For instance, in planning a new forum I noticed that the gorilla owning the space was plagued by rudeness, poor moderation, and not well optimized. Yes it had been around for almost ten years, and yes it ranked for a gazillion phrases. However my opportunity was to engage a handful of experts and mount a new forum whose strength, among other things, consisted of doing better where the competition was weak. That was the benefit I offered to site visitors who were faced with a choice between my site and King Kong. Years later it's quite successful, and we are a strong second to Kong in that space, while leaving others far behind.

2. Plan your site architecture
Planning how many sections you will attempt and leaving room for expansion is important because the more topics you have the more useful and comprehensive it is. As far as attracting links, this gives you an opportunity to appeal to a wider source of one-way inbound links.
You may want to consider designing your navigation along the left or right side as this provides more space for expanding into new areas. Give each topic/section of your site a meaningful name, preferably (in my opinion) one word to two words.
One of the best examples of site architecture I recall is the one used by Red Herring magazine circa 2002. Check it out on archive.org. It's not perfect, but what I admire is, starting with the navigation on the left side you can click through to a hub that shows the latest articles, plus a link to their archive. You can conceivably list a hundred articles in that first section, although for the sake of usability and usefulness you may want to limit that to the latest articles for the month. Link to the rest within the archive the way Red Herring did it. Someone who is thinking of linking to your site will appreciate this approach because it handily displays the breadth of your site, making it easy to impress them with how link-worthy it is.

Choose a decent domain
You can choose a domain with a keyword in it but likely those aren't available so don't sweat it, it's not that important. Really. Try something memorable that says something about the value your site brings to the user, something that will make them click if they see it in the search engine results page. I like a good brandable domain name that is memorable, but more importantly, one that will cause a user to click on it if they see it ranking well for the keyword they are using. For example, what site would you rather visit: CountryFarmsOrganic.com or MyOrganic4U.com? CountryFarmsOrganic is long, but it brands itself as wholesome, a concept compatible with organic produce. Wholesomeness and health is the benefit this particular user is looking for and the domain confers. And at the time of writing, that domain was available. Woo-hoo!

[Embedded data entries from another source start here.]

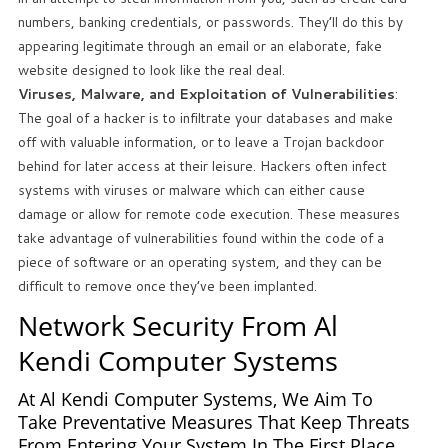
numbers, banking credentials, or passwords. They’ll do this by
appearing legitimate through an email or an elaborate, fake
website designed to look like the real deal.
Viruses, Malware, and Exploitation of Vulnerabilities
:
The goal of a hacker is to infiltrate your databases and make
off with valuable information, or to leave a Trojan backdoor
behind for later access at their leisure. Hackers often infect
systems with viruses or malware which can either cause
damage or allow for remote code execution. These measures
take advantage of vulnerabilities found within the code of a
piece of software or an operating system, and they can be
difficult to remove once they’ve been implanted.
Network Security From Al
Kendi Computer Systems
At Al Kendi Computer Systems, We Aim To
Take Preventative Measures That Keep Threats
From Entering Your System In The First Place.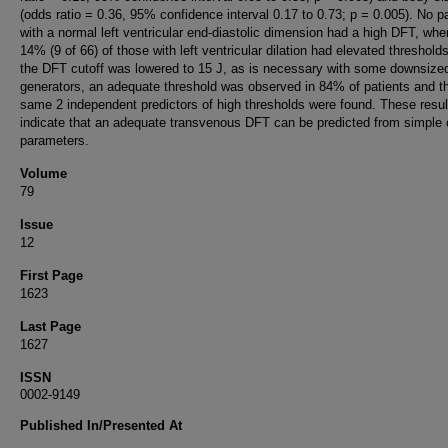
(odds ratio = 0.36, 95% confidence interval 0.17 to 0.73; p = 0.005). No pa
with a normal left ventricular end-diastolic dimension had a high DFT, whe
14% (9 of 66) of those with left ventricular dilation had elevated threshol
the DFT cutoff was lowered to 15 J, as is necessary with some downsize
generators, an adequate threshold was observed in 84% of patients and t
same 2 independent predictors of high thresholds were found. These resul
indicate that an adequate transvenous DFT can be predicted from simple c
parameters.
Volume
79
Issue
12
First Page
1623
Last Page
1627
ISSN
0002-9149
Published In/Presented At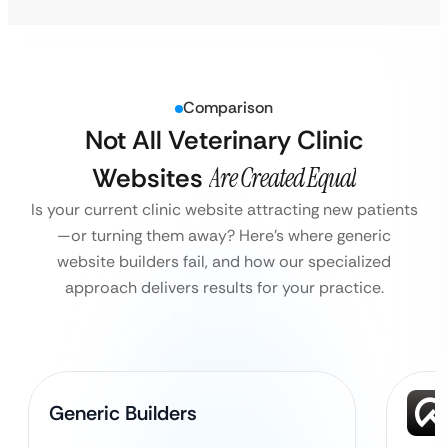
Comparison
Not All Veterinary Clinic
Websites
Are Created Equal
Is your current clinic website attracting new patients
—or turning them away?
Here’s where generic
website builders fail, and how our specialized
approach delivers results for your practice.
Generic Builders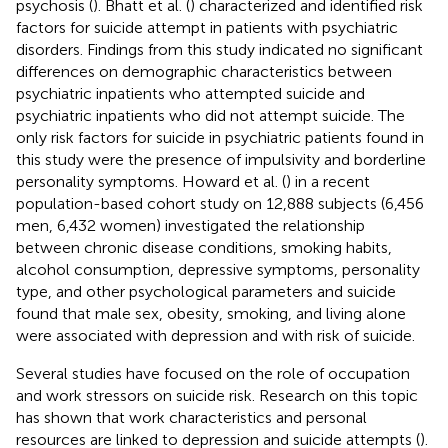
psychosis (
). Bhatt et al. (
) characterized and identified risk
factors for suicide attempt in patients with psychiatric
disorders. Findings from this study indicated no significant
differences on demographic characteristics between
psychiatric inpatients who attempted suicide and
psychiatric inpatients who did not attempt suicide. The
only risk factors for suicide in psychiatric patients found in
this study were the presence of impulsivity and borderline
personality symptoms. Howard et al. (
) in a recent
population-based cohort study on 12,888 subjects (6,456
men, 6,432 women) investigated the relationship
between chronic disease conditions, smoking habits,
alcohol consumption, depressive symptoms, personality
type, and other psychological parameters and suicide
found that male sex, obesity, smoking, and living alone
were associated with depression and with risk of suicide.
Several studies have focused on the role of occupation
and work stressors on suicide risk. Research on this topic
has shown that work characteristics and personal
resources are linked to depression and suicide attempts (
).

Avoiding the "screw you" response.
Your site has a hyphen in it? You're shooting yourself in the foot in terms of obtaining solid inbounds. In my opinion you look like a spammer. Lose it. Think how that domain is going to look in the editors dashboard at DMOZ. I can see the editor hitting the EJECT button so fast she's knocking over her latte. For even more fun, the hyphen may impress some web surfers as a spam site and cause them to skip over it in the SERPs. However the most important reason to skip the hyphenated domain is that a webmaster may take a look at your domain and say "Screw you!" as she hits the delete button on your one-way link request. Ouch, that's no fun.

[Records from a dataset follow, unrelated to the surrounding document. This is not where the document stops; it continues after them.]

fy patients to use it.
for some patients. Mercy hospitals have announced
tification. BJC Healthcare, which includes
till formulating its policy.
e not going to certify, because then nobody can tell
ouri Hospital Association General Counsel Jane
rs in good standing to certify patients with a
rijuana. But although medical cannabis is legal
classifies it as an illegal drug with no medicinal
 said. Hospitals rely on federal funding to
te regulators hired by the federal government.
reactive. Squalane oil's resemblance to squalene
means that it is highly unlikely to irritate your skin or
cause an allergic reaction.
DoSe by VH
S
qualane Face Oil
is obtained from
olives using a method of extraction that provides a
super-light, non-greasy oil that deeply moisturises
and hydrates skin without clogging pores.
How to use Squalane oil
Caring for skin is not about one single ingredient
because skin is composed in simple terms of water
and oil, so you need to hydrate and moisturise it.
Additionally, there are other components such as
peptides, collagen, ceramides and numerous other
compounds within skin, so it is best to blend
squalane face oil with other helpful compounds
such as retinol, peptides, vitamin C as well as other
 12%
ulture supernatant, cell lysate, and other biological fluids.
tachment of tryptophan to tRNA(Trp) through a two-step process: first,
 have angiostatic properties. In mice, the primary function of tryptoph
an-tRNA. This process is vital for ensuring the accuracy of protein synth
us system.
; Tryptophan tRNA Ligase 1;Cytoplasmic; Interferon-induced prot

Inspiring the look of love
Add a groovy site design that is in synch with your industry. Think of conveying authority. If it's fashion then probably something that is evocative of style. If it's business, then think of the top company in that niche and see how they're conveying their authority. The professional appearance of your website is going to work the hardest in your favor when you are obtaining one way inbound links. Even a drop ship site with a great domain and a clean and cool design can get into DMOZ (I speak from personal experience).
A good site design helps a lot for obtaining one-way inbound links from trusted and authoritative websites. I cannot stress enough how a spiffy design will make people loosey-goosey with their links. Site managers in charge of adding links react positively to a good looking website.